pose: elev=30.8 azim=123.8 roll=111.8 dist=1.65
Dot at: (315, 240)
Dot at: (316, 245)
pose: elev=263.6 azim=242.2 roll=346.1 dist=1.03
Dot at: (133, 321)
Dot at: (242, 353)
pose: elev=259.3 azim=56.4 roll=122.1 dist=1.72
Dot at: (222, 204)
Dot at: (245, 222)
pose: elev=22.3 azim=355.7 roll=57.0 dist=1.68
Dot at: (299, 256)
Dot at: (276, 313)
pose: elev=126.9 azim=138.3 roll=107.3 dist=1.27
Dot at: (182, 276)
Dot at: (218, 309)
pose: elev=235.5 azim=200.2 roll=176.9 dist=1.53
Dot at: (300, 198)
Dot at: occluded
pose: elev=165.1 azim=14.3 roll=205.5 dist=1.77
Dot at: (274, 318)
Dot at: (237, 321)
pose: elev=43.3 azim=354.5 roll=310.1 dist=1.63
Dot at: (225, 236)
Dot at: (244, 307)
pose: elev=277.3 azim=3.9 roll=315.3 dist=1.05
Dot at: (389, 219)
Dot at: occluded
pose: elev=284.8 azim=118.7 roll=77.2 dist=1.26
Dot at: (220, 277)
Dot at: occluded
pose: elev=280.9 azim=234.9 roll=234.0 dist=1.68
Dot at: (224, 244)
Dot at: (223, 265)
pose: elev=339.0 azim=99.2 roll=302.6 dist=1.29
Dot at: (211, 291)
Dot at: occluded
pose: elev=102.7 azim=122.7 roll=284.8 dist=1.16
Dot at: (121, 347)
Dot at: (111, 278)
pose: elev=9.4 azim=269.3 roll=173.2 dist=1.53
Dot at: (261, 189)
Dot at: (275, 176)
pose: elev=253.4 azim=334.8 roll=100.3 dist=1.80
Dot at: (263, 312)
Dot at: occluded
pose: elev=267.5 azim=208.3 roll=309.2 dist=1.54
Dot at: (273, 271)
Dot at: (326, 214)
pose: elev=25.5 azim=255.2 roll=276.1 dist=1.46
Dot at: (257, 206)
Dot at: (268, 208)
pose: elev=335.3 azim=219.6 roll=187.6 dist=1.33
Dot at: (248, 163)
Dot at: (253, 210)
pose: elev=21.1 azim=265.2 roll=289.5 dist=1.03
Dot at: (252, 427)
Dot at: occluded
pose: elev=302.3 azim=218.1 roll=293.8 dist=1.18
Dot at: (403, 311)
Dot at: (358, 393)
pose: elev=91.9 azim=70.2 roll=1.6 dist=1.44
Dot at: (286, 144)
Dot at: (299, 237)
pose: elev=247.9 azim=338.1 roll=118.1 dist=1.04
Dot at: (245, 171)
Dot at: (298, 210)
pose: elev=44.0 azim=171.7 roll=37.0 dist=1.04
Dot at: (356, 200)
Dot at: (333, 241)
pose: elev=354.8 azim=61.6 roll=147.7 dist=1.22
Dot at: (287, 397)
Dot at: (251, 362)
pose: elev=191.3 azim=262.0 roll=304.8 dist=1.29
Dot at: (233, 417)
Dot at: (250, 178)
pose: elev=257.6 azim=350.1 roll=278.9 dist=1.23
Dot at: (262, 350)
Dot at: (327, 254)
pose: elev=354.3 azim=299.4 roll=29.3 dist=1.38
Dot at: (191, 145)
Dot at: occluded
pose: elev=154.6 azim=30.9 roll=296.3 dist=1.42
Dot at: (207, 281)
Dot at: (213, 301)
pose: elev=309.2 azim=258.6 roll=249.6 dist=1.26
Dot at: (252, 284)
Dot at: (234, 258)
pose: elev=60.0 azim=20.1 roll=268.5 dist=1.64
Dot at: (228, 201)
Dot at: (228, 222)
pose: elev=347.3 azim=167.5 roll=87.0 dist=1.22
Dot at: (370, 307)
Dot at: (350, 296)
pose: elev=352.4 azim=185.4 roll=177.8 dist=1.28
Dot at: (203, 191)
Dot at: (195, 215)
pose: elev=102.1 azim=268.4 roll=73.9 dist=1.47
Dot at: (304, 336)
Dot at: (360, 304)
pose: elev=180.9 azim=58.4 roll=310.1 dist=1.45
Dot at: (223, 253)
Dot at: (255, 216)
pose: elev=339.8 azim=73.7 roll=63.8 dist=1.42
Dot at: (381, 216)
# # # # #
§ **What is needed**
Please rewrite the data above with every "pose" swapped for "camera", leaving everything else unchanged.

§ **Written response**
camera: elev=30.8 azim=123.8 roll=111.8 dist=1.65
Dot at: (315, 240)
Dot at: (316, 245)
camera: elev=263.6 azim=242.2 roll=346.1 dist=1.03
Dot at: (133, 321)
Dot at: (242, 353)
camera: elev=259.3 azim=56.4 roll=122.1 dist=1.72
Dot at: (222, 204)
Dot at: (245, 222)
camera: elev=22.3 azim=355.7 roll=57.0 dist=1.68
Dot at: (299, 256)
Dot at: (276, 313)
camera: elev=126.9 azim=138.3 roll=107.3 dist=1.27
Dot at: (182, 276)
Dot at: (218, 309)
camera: elev=235.5 azim=200.2 roll=176.9 dist=1.53
Dot at: (300, 198)
Dot at: occluded
camera: elev=165.1 azim=14.3 roll=205.5 dist=1.77
Dot at: (274, 318)
Dot at: (237, 321)
camera: elev=43.3 azim=354.5 roll=310.1 dist=1.63
Dot at: (225, 236)
Dot at: (244, 307)
camera: elev=277.3 azim=3.9 roll=315.3 dist=1.05
Dot at: (389, 219)
Dot at: occluded
camera: elev=284.8 azim=118.7 roll=77.2 dist=1.26
Dot at: (220, 277)
Dot at: occluded
camera: elev=280.9 azim=234.9 roll=234.0 dist=1.68
Dot at: (224, 244)
Dot at: (223, 265)
camera: elev=339.0 azim=99.2 roll=302.6 dist=1.29
Dot at: (211, 291)
Dot at: occluded
camera: elev=102.7 azim=122.7 roll=284.8 dist=1.16
Dot at: (121, 347)
Dot at: (111, 278)
camera: elev=9.4 azim=269.3 roll=173.2 dist=1.53
Dot at: (261, 189)
Dot at: (275, 176)
camera: elev=253.4 azim=334.8 roll=100.3 dist=1.80
Dot at: (263, 312)
Dot at: occluded
camera: elev=267.5 azim=208.3 roll=309.2 dist=1.54
Dot at: (273, 271)
Dot at: (326, 214)
camera: elev=25.5 azim=255.2 roll=276.1 dist=1.46
Dot at: (257, 206)
Dot at: (268, 208)
camera: elev=335.3 azim=219.6 roll=187.6 dist=1.33
Dot at: (248, 163)
Dot at: (253, 210)
camera: elev=21.1 azim=265.2 roll=289.5 dist=1.03
Dot at: (252, 427)
Dot at: occluded
camera: elev=302.3 azim=218.1 roll=293.8 dist=1.18
Dot at: (403, 311)
Dot at: (358, 393)
camera: elev=91.9 azim=70.2 roll=1.6 dist=1.44
Dot at: (286, 144)
Dot at: (299, 237)
camera: elev=247.9 azim=338.1 roll=118.1 dist=1.04
Dot at: (245, 171)
Dot at: (298, 210)
camera: elev=44.0 azim=171.7 roll=37.0 dist=1.04
Dot at: (356, 200)
Dot at: (333, 241)
camera: elev=354.8 azim=61.6 roll=147.7 dist=1.22
Dot at: (287, 397)
Dot at: (251, 362)
camera: elev=191.3 azim=262.0 roll=304.8 dist=1.29
Dot at: (233, 417)
Dot at: (250, 178)
camera: elev=257.6 azim=350.1 roll=278.9 dist=1.23
Dot at: (262, 350)
Dot at: (327, 254)
camera: elev=354.3 azim=299.4 roll=29.3 dist=1.38
Dot at: (191, 145)
Dot at: occluded
camera: elev=154.6 azim=30.9 roll=296.3 dist=1.42
Dot at: (207, 281)
Dot at: (213, 301)
camera: elev=309.2 azim=258.6 roll=249.6 dist=1.26
Dot at: (252, 284)
Dot at: (234, 258)
camera: elev=60.0 azim=20.1 roll=268.5 dist=1.64
Dot at: (228, 201)
Dot at: (228, 222)
camera: elev=347.3 azim=167.5 roll=87.0 dist=1.22
Dot at: (370, 307)
Dot at: (350, 296)
camera: elev=352.4 azim=185.4 roll=177.8 dist=1.28
Dot at: (203, 191)
Dot at: (195, 215)
camera: elev=102.1 azim=268.4 roll=73.9 dist=1.47
Dot at: (304, 336)
Dot at: (360, 304)
camera: elev=180.9 azim=58.4 roll=310.1 dist=1.45
Dot at: (223, 253)
Dot at: (255, 216)
camera: elev=339.8 azim=73.7 roll=63.8 dist=1.42
Dot at: (381, 216)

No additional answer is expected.